_WHAT NEEDS TO BE DONE_: The answer is to be the data that follows, transcribed exactly, minus its pictures.

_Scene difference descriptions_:
↓
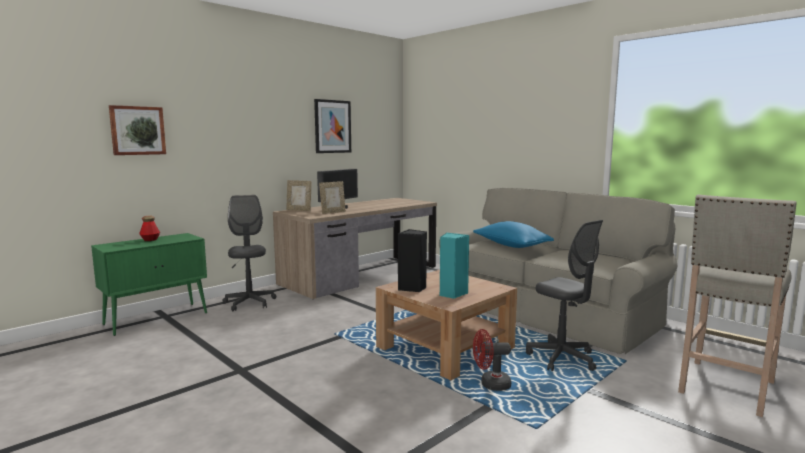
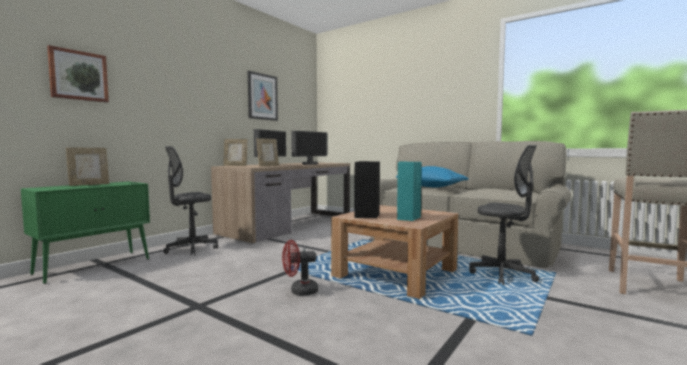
camera: 10 degrees left, 5 degrees down
(150, 240) = (89, 184): bottle -> picture frame
(249, 303) = (191, 249): grey office chair -> grey office chair turned 105 degrees counterclockwise
(384, 207) = (309, 164): none -> monitor
(490, 384) = (458, 300): red fan -> red fan (299, 291)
↑
_SOLUTION FOR THIS PROBLEM_:
camera: 10 degrees left, 5 degrees down
(150, 240) = (89, 184): bottle -> picture frame
(249, 303) = (191, 249): grey office chair -> grey office chair turned 105 degrees counterclockwise
(384, 207) = (309, 164): none -> monitor
(490, 384) = (458, 300): red fan -> red fan (299, 291)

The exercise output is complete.